Sure, it’s simple in retrospect, but that’s because it’s become part of the fabric of our fandom. Even today I marvel at the fact that Prince did this soundtrack, that Nicholson got his buddy Tracy Walter into the role of Bob the Goon — who had his own action figure and we figured was a major new bad guy only to unceremoniously be killed off by his own boss — and that character actors like Michael Gough and Pat Hingle could so easily become who so many of us envision Alfred and Commissioner Gordon.

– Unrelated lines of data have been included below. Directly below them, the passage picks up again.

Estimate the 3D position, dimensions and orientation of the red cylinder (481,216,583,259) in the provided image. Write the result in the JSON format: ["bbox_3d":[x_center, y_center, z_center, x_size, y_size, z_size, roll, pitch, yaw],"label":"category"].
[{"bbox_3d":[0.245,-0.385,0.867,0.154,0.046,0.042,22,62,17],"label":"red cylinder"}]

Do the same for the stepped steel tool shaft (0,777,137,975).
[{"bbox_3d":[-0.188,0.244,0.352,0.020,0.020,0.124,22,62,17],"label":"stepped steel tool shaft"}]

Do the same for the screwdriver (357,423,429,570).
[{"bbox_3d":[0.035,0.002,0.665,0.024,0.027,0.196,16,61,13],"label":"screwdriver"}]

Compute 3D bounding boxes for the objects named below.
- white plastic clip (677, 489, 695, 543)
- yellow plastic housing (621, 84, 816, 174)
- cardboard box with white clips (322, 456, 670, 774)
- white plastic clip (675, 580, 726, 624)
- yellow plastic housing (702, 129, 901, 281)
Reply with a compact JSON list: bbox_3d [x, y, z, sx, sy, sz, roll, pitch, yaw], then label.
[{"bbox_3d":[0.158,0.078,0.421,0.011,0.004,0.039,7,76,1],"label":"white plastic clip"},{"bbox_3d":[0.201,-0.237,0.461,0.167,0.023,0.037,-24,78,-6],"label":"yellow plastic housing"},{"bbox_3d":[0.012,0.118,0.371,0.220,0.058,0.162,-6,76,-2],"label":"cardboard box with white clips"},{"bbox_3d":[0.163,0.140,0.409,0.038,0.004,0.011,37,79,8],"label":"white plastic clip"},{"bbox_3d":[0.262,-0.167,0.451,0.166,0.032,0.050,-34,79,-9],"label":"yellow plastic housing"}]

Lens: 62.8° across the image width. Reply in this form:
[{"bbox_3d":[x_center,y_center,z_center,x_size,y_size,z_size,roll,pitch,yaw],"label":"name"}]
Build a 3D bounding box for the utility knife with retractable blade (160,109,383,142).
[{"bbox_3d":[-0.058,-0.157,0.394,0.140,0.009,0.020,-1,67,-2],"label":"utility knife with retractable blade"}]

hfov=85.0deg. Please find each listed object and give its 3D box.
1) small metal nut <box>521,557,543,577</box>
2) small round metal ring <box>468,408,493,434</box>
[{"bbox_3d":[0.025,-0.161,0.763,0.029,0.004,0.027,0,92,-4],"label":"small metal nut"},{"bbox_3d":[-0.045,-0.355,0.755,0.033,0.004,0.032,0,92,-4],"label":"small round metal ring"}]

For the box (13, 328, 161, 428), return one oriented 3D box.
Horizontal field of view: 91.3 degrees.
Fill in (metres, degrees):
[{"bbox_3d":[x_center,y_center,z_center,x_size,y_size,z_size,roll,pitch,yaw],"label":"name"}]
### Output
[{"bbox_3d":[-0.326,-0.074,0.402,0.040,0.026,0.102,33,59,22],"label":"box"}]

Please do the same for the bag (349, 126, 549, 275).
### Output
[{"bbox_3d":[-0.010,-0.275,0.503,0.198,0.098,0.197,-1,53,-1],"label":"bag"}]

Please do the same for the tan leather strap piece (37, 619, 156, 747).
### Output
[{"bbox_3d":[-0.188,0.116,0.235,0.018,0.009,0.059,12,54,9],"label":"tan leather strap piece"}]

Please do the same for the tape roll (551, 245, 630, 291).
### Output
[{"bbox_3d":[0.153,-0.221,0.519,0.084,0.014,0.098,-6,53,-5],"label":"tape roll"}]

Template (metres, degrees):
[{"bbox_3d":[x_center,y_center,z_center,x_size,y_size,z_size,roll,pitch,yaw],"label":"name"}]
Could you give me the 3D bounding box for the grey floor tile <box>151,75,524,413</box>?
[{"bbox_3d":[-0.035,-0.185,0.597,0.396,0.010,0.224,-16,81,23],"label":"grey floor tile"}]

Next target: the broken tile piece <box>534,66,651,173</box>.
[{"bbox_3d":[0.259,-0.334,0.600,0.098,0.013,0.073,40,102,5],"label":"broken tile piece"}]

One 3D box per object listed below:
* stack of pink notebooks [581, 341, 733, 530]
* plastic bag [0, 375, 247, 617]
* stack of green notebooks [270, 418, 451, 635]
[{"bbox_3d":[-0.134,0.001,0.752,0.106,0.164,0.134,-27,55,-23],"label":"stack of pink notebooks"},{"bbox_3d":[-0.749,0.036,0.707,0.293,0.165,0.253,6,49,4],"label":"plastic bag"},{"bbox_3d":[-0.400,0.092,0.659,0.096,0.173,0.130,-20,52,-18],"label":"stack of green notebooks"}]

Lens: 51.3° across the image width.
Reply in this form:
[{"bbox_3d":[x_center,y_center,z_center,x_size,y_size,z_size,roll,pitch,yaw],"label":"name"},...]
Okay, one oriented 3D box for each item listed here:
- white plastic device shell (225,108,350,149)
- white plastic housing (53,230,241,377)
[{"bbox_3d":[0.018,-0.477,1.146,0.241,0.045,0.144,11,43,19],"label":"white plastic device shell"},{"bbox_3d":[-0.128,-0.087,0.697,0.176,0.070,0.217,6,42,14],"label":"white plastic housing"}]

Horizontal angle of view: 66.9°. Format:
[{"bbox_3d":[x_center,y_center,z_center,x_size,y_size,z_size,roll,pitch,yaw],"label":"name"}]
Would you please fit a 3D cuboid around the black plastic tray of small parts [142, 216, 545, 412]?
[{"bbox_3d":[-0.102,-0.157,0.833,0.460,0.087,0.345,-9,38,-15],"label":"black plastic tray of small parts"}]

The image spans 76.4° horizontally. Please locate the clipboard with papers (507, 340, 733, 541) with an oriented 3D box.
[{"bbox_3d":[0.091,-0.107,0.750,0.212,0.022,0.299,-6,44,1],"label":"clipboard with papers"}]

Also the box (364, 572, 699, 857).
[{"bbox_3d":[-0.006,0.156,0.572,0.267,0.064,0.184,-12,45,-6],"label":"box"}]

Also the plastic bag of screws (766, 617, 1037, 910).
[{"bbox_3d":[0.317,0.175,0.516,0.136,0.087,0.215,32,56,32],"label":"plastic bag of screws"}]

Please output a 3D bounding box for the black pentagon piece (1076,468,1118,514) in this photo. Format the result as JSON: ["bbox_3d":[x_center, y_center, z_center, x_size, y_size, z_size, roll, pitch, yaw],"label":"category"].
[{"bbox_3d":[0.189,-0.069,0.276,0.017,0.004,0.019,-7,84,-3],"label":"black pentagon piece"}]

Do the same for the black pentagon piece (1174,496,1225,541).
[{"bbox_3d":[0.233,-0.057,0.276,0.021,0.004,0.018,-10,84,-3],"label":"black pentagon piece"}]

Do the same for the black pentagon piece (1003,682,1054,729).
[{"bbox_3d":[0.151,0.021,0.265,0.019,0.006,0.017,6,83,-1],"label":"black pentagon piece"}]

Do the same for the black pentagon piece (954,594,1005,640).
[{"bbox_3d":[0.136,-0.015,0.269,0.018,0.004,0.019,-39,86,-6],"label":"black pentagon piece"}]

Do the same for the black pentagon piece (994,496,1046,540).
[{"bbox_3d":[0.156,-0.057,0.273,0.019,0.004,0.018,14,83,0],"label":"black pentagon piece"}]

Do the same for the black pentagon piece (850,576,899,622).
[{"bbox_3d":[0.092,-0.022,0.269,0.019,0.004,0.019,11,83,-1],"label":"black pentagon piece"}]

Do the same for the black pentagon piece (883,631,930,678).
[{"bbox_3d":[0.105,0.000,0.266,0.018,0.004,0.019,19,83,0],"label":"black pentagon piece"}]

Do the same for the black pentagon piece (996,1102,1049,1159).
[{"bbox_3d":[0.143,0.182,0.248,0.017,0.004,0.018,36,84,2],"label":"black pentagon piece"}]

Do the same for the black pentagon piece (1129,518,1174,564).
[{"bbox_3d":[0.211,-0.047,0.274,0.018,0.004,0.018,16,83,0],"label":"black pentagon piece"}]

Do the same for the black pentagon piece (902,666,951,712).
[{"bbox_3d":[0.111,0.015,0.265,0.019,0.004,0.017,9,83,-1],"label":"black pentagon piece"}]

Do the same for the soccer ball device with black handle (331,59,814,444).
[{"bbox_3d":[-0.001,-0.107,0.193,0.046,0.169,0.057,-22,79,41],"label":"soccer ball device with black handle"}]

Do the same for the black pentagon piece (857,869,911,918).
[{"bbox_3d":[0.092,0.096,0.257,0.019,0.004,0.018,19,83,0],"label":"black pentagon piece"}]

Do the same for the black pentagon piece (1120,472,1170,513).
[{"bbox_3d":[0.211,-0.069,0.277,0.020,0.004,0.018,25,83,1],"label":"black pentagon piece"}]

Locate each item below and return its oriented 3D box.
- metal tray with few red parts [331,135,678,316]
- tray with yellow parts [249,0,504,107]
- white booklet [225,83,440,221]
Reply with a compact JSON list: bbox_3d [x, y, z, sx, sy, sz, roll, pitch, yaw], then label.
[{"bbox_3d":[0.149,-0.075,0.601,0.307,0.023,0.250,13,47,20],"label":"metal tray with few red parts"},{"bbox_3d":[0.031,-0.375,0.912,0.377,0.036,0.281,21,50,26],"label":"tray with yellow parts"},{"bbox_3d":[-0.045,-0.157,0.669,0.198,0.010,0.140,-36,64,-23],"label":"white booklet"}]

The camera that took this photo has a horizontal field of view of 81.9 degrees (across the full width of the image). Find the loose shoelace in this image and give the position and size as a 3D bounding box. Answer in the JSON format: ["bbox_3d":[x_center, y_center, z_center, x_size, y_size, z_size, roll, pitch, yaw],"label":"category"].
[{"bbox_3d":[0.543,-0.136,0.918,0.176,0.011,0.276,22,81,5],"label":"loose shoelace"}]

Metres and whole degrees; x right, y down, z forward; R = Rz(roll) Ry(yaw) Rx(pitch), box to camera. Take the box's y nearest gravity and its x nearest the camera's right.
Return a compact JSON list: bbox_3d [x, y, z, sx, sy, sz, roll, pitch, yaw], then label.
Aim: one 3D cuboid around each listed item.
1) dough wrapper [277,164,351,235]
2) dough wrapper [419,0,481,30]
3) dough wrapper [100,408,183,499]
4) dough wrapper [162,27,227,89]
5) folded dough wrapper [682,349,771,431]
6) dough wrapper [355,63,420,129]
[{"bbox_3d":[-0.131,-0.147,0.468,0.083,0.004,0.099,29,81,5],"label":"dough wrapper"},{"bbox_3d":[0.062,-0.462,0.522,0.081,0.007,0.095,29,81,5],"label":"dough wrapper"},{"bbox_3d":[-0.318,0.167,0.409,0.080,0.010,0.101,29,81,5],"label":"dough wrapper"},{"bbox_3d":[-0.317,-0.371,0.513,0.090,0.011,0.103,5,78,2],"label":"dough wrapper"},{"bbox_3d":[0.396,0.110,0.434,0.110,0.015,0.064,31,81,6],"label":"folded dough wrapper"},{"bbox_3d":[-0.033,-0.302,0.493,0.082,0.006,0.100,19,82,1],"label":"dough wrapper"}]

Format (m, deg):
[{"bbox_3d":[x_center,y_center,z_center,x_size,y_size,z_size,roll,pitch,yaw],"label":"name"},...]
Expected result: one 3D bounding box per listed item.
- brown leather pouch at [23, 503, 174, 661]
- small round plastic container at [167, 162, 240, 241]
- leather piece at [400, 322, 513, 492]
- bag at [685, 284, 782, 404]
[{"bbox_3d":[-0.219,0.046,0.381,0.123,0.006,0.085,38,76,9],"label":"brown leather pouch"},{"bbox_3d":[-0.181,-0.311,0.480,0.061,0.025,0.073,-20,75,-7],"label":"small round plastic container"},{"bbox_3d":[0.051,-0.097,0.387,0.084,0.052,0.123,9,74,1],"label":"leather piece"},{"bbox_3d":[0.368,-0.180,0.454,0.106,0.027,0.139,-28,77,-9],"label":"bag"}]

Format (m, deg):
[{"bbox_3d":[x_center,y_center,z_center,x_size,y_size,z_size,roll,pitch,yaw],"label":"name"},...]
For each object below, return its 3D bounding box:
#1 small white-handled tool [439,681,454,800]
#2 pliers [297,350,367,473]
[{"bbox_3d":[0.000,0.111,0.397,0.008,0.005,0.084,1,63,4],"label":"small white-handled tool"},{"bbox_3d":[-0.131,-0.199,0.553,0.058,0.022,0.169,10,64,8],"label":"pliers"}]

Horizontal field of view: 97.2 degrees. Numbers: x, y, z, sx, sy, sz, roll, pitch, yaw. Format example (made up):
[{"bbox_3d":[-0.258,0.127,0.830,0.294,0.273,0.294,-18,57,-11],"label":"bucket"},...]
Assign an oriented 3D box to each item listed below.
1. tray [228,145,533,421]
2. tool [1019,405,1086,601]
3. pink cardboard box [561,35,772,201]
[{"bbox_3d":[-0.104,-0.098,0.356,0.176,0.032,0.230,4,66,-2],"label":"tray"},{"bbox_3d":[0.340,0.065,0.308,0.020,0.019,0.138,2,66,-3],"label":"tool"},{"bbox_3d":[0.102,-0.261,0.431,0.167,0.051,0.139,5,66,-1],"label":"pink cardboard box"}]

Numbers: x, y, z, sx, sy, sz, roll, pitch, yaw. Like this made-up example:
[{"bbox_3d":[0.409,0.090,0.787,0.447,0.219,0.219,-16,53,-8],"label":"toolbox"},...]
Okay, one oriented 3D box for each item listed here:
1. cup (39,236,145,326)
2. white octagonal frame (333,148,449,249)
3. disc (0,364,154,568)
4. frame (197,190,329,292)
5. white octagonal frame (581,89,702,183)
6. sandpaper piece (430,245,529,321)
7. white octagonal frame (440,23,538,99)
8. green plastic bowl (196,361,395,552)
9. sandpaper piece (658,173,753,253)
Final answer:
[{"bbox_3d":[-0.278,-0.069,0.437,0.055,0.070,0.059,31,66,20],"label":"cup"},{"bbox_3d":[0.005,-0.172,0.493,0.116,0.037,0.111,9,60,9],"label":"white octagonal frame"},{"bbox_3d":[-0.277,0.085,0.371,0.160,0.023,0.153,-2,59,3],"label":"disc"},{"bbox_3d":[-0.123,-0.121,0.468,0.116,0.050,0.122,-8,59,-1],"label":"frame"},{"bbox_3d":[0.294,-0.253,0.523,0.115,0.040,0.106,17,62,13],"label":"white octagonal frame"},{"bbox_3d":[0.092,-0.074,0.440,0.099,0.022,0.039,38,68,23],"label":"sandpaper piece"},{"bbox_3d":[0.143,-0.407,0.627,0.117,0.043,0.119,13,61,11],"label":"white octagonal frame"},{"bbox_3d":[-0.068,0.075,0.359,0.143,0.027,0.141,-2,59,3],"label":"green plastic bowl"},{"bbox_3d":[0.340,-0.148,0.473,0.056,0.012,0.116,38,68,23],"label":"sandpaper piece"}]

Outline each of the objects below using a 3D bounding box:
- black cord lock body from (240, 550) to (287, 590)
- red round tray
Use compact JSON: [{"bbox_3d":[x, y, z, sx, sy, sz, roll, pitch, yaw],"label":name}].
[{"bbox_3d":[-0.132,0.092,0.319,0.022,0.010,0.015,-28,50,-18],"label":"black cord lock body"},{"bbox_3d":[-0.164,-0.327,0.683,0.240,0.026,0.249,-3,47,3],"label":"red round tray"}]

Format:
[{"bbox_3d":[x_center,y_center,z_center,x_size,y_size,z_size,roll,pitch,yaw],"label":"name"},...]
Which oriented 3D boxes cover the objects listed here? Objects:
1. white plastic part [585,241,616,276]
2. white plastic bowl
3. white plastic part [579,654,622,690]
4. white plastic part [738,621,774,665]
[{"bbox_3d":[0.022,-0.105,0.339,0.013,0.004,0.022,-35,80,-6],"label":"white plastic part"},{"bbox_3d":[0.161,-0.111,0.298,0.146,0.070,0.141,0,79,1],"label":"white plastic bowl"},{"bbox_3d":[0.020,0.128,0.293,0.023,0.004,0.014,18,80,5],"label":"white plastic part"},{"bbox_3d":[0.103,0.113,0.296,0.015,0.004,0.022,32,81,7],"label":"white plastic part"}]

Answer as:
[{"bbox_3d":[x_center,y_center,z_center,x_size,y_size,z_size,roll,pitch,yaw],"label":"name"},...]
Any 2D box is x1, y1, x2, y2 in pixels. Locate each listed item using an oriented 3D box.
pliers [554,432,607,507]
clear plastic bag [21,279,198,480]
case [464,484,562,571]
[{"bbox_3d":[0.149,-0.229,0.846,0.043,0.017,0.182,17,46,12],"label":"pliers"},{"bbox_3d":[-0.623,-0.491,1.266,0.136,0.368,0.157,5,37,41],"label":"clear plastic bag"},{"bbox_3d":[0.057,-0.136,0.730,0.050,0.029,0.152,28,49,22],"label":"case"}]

Batman changed culture. It’s why superhero movies were finally taken seriously, even if it took Marvel to finally cement that. It launched Batman the Animated Series, perhaps the greatest comic book adaption of all time, a show better than its source material. And according to Scott Mendelson, it led to an increased importance of opening weekend box office receipts, less time between movies playing in theaters and being released for home viewing which killed second-run theaters, big time merchandising tie-ins and PG-13 being the best possible rating for box office.

As for Melniker and Uslan, all their hard work really added up to nothing. Their 1992 case against Warner Brothers claimed they were “the victims of a sinister campaign of fraud and coercion that has cheated them out of continuing involvement in the production of Batman and its sequels. We were denied proper credits, and deprived of any financial rewards for our indispensable creative contribution to the success of Batman.” The films made $2 billion but the settlement offered by Warner Brothers to the production team was minuscule.

Batman is a film that holds up for me. It was released at a magical time, my final summer at home before college, seeing my love of comic books shared on a big screen surrounded by my brother and best friend. I can still imagine it as if it were yesterday, my brother endless repeating the Joker lines we’d seen in endless trailers and commercials until the lights went down. “Wait until they get a load of me.”